RECORDS PROVIDED below:

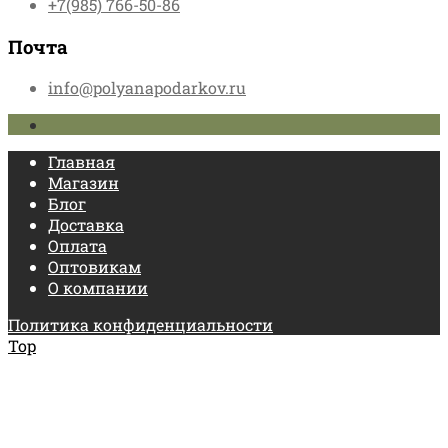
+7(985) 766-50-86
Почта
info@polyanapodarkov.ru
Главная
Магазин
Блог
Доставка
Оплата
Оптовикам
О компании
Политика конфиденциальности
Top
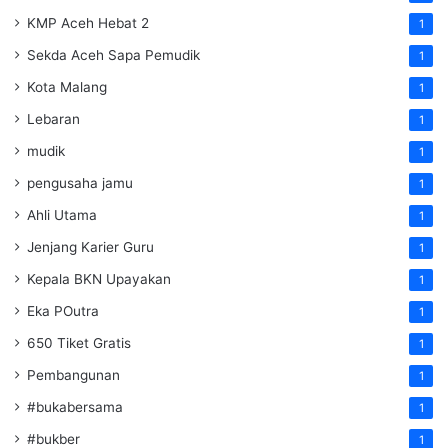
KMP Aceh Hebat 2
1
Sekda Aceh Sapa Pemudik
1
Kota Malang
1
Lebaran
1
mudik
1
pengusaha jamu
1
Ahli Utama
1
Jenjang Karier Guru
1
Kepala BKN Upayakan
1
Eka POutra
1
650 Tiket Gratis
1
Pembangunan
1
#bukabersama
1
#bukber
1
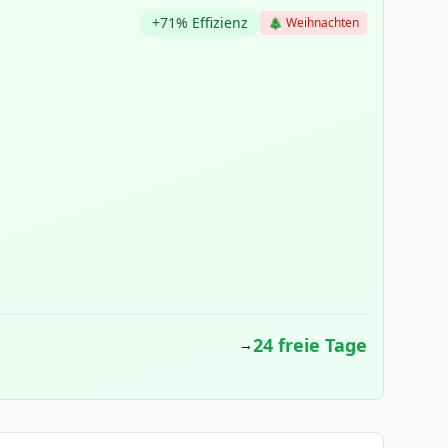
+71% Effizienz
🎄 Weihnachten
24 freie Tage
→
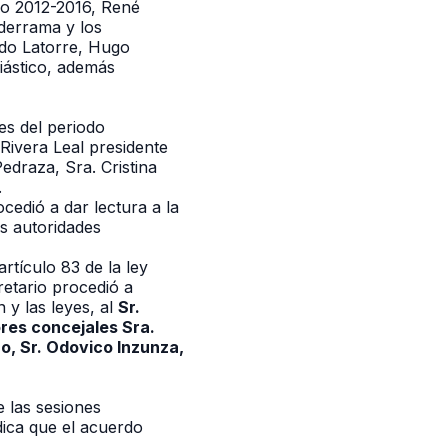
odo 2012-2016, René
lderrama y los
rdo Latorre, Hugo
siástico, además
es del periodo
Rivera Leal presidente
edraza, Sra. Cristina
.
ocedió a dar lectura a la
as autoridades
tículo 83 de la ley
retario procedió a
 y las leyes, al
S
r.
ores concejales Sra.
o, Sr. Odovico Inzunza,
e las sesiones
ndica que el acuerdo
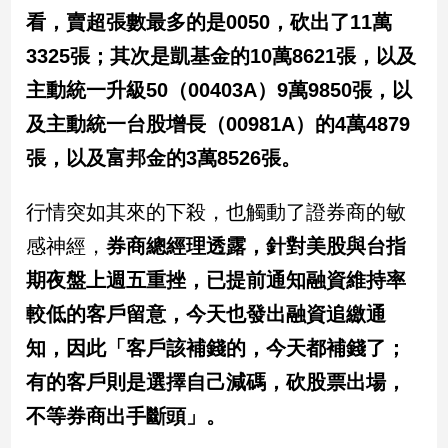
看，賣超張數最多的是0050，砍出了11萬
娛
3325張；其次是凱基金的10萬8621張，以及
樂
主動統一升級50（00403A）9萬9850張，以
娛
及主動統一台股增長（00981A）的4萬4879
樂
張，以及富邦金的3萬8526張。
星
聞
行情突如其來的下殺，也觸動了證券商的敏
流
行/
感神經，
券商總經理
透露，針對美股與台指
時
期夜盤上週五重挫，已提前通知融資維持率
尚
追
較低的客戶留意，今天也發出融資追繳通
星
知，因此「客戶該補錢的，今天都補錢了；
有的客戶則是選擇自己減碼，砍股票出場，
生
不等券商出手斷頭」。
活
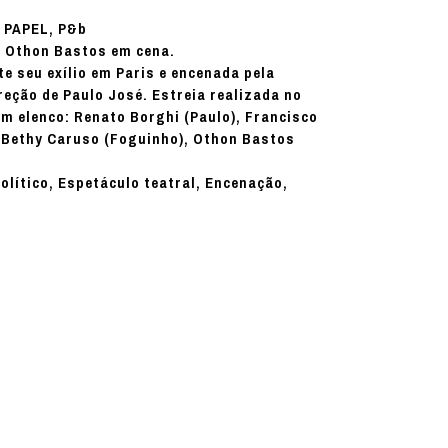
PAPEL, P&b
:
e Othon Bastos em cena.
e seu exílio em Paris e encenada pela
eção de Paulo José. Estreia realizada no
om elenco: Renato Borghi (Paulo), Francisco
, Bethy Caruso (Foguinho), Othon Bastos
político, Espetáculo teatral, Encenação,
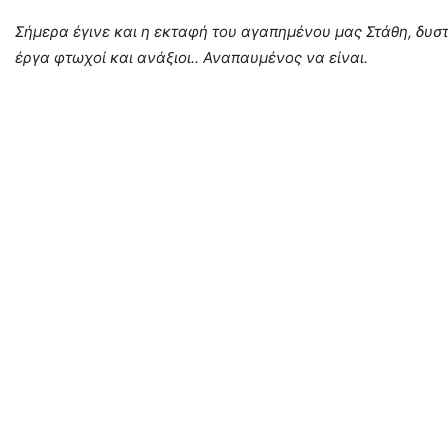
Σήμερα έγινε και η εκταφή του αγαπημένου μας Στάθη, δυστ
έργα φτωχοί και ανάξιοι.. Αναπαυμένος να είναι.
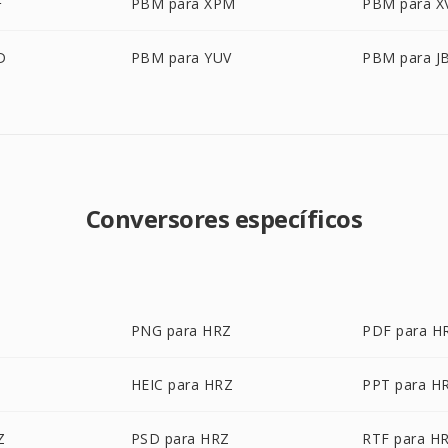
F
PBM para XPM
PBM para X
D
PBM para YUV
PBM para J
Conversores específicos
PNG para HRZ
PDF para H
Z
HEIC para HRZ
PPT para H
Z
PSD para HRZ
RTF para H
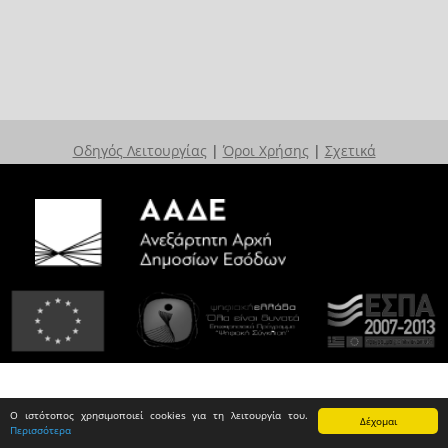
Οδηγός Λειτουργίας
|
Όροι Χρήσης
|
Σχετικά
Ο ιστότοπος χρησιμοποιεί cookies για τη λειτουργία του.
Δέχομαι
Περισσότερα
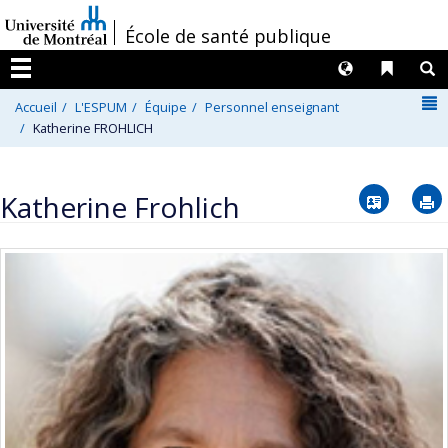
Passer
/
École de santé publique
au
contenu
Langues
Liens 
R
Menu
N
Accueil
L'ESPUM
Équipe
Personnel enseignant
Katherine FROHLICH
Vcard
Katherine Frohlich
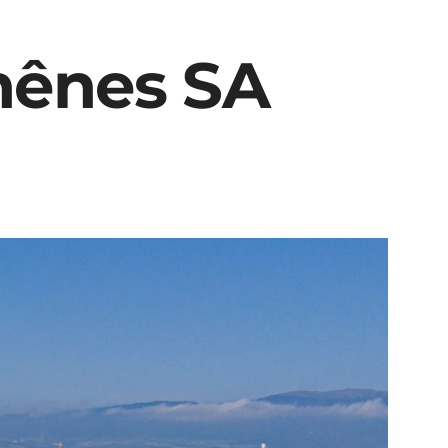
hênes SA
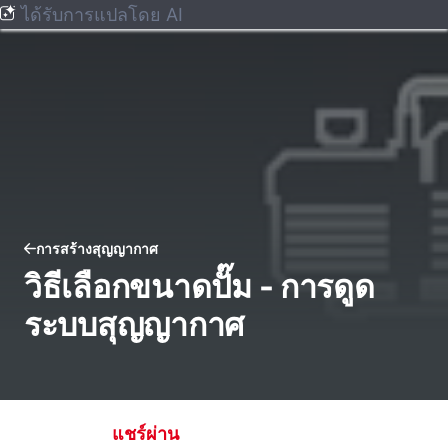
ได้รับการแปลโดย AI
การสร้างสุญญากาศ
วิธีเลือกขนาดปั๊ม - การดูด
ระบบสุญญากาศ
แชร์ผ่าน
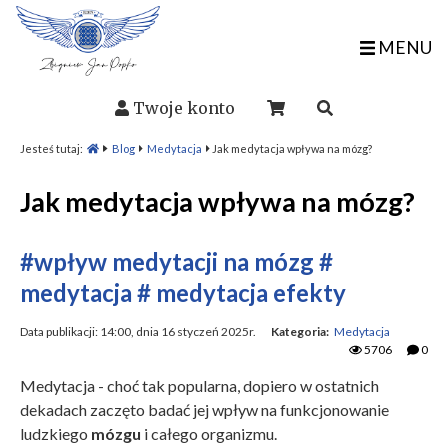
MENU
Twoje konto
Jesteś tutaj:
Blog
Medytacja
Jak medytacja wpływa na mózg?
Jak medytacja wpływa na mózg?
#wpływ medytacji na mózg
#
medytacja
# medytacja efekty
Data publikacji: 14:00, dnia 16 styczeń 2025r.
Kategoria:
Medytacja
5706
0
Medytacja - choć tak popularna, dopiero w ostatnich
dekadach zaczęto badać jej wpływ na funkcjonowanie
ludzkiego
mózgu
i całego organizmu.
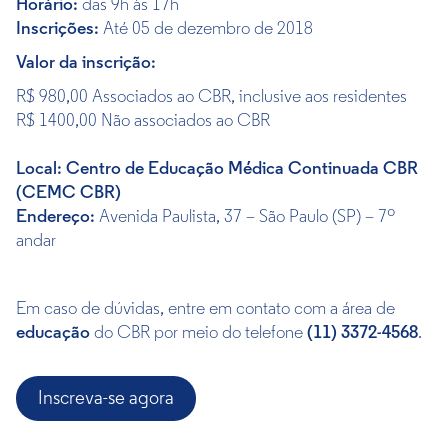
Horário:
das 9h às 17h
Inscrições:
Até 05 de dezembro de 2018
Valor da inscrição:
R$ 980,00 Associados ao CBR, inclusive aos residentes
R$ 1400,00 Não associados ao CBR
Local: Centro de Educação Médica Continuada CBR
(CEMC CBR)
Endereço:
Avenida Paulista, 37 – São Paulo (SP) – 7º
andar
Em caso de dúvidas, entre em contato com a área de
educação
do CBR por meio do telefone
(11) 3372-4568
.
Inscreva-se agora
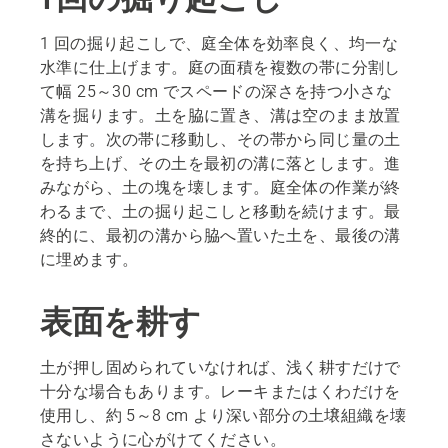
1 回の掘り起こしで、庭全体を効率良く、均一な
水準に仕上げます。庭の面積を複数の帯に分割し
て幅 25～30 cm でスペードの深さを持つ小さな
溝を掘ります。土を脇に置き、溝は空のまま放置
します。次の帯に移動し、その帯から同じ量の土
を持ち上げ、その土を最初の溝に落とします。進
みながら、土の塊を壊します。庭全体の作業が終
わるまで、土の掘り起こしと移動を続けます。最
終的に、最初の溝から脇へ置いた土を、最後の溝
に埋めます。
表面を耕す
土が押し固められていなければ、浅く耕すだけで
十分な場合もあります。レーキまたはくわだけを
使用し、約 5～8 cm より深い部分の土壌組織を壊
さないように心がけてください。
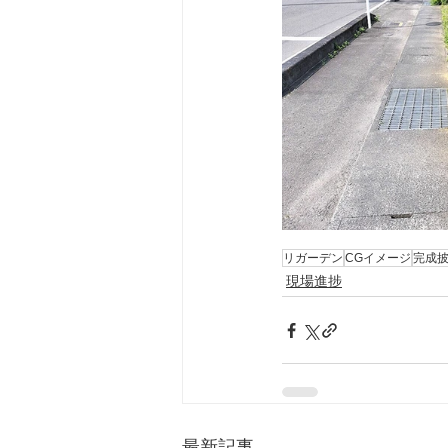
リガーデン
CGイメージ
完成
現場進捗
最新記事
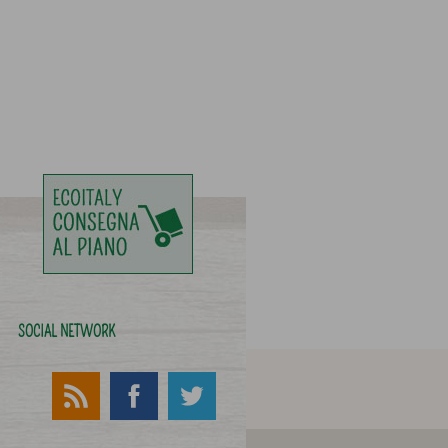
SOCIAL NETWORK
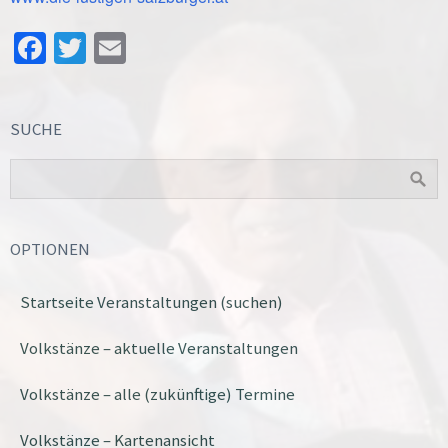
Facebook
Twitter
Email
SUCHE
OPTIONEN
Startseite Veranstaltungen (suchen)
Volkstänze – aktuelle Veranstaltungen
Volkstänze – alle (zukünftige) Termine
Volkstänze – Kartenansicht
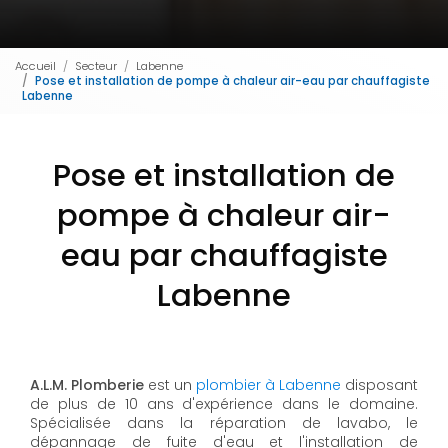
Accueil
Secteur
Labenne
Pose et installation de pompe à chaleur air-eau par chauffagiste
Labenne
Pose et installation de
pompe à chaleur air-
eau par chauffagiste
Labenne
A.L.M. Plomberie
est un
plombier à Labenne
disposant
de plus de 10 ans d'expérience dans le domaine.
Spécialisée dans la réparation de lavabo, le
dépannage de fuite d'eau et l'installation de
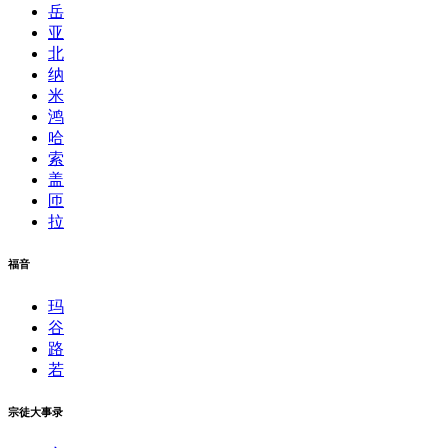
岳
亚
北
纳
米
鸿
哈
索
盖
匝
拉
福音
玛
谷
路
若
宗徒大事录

End of RECORDS PROVIDED.

Word for word, return the records shown above without their pictures.

+7(985) 766-50-86
Почта
info@polyanapodarkov.ru
Главная
Магазин
Блог
Доставка
Оплата
Оптовикам
О компании
Политика конфиденциальности
Top
KMP Aceh Hebat 2
1
Sekda Aceh Sapa Pemudik
1
Kota Malang
1
Lebaran
1
mudik
1
pengusaha jamu
1
Ahli Utama
1
Jenjang Karier Guru
1
Kepala BKN Upayakan
1
Eka POutra
1
650 Tiket Gratis
1
Pembangunan
1
#bukabersama
1
#bukber
1
+71% Effizienz
🎄 Weihnachten
24 freie Tage
→
odo 2012-2016, René
lderrama y los
rdo Latorre, Hugo
siástico, además
es del periodo
Rivera Leal presidente
edraza, Sra. Cristina
.
ocedió a dar lectura a la
as autoridades
tículo 83 de la ley
retario procedió a
 y las leyes, al
S
r.
ores concejales Sra.
o, Sr. Odovico Inzunza,
e las sesiones
ndica que el acuerdo
看，賣超張數最多的是0050，砍出了11萬
娛
3325張；其次是凱基金的10萬8621張，以及
樂
主動統一升級50（00403A）9萬9850張，以
娛
及主動統一台股增長（00981A）的4萬4879
樂
張，以及富邦金的3萬8526張。
星
聞
行情突如其來的下殺，也觸動了證券商的敏
流
行/
感神經，
券商總經理
透露，針對美股與台指
時
期夜盤上週五重挫，已提前通知融資維持率
尚
追
較低的客戶留意，今天也發出融資追繳通
星
知，因此「客戶該補錢的，今天都補錢了；
有的客戶則是選擇自己減碼，砍股票出場，
生
不等券商出手斷頭」。
活
PAPEL, P&b
:
e Othon Bastos em cena.
e seu exílio em Paris e encenada pela
eção de Paulo José. Estreia realizada no
om elenco: Renato Borghi (Paulo), Francisco
, Bethy Caruso (Foguinho), Othon Bastos
político, Espetáculo teatral, Encenação,
Σήμερα έγινε και η εκταφή του αγαπημένου μας Στάθη, δυστ
έργα φτωχοί και ανάξιοι.. Αναπαυμένος να είναι.
F
PBM para XPM
PBM para X
D
PBM para YUV
PBM para J
Conversores específicos
PNG para HRZ
PDF para H
Z
HEIC para HRZ
PPT para H
Z
PSD para HRZ
RTF para H
Οδηγός Λειτουργίας
|
Όροι Χρήσης
|
Σχετικά
Ο ιστότοπος χρησιμοποιεί cookies για τη λειτουργία του.
Δέχομαι
Περισσότερα
Passer
/
École de santé publique
au
contenu
Langues
Liens 
R
Menu
N
Accueil
L'ESPUM
Équipe
Personnel enseignant
Katherine FROHLICH
Vcard
Katherine Frohlich
hênes SA
ได้รับการแปลโดย AI
การสร้างสุญญากาศ
วิธีเลือกขนาดปั๊ม - การดูด
ระบบสุญญากาศ
แชร์ผ่าน
MENU
Twoje konto
Jesteś tutaj:
Blog
Medytacja
Jak medytacja wpływa na mózg?
Jak medytacja wpływa na mózg?
#wpływ medytacji na mózg
#
medytacja
# medytacja efekty
Data publikacji: 14:00, dnia 16 styczeń 2025r.
Kategoria:
Medytacja
5706
0
Medytacja - choć tak popularna, dopiero w ostatnich
dekadach zaczęto badać jej wpływ na funkcjonowanie
ludzkiego
mózgu
i całego organizmu.
Horário:
das 9h às 17h
Inscrições:
Até 05 de dezembro de 2018
Valor da inscrição:
R$ 980,00 Associados ao CBR, inclusive aos residentes
R$ 1400,00 Não associados ao CBR
Local: Centro de Educação Médica Continuada CBR
(CEMC CBR)
Endereço:
Avenida Paulista, 37 – São Paulo (SP) – 7º
andar
Em caso de dúvidas, entre em contato com a área de
educação
do CBR por meio do telefone
(11) 3372-4568
.
Inscreva-se agora
1 回の掘り起こしで、庭全体を効率良く、均一な
水準に仕上げます。庭の面積を複数の帯に分割し
て幅 25～30 cm でスペードの深さを持つ小さな
溝を掘ります。土を脇に置き、溝は空のまま放置
します。次の帯に移動し、その帯から同じ量の土
を持ち上げ、その土を最初の溝に落とします。進
みながら、土の塊を壊します。庭全体の作業が終
わるまで、土の掘り起こしと移動を続けます。最
終的に、最初の溝から脇へ置いた土を、最後の溝
に埋めます。
表面を耕す
土が押し固められていなければ、浅く耕すだけで
十分な場合もあります。レーキまたはくわだけを
使用し、約 5～8 cm より深い部分の土壌組織を壊
さないように心がけてください。
リガーデン
CGイメージ
完成
現場進捗
最新記事
SOCIAL NETWORK
Facebook
Twitter
Email
SUCHE
OPTIONEN
Startseite Veranstaltungen (suchen)
Volkstänze – aktuelle Veranstaltungen
Volkstänze – alle (zukünftige) Termine
Volkstänze – Kartenansicht
Accueil
Secteur
Labenne
Pose et installation de pompe à chaleur air-eau par chauffagiste
Labenne
Pose et installation de
pompe à chaleur air-
eau par chauffagiste
Labenne
A.L.M. Plomberie
est un
plombier à Labenne
disposant
de plus de 10 ans d'expérience dans le domaine.
Spécialisée dans la réparation de lavabo, le
dépannage de fuite d'eau et l'installation de
岳
亚
北
纳
米
鸿
哈
索
盖
匝
拉
福音
玛
谷
路
若
宗徒大事录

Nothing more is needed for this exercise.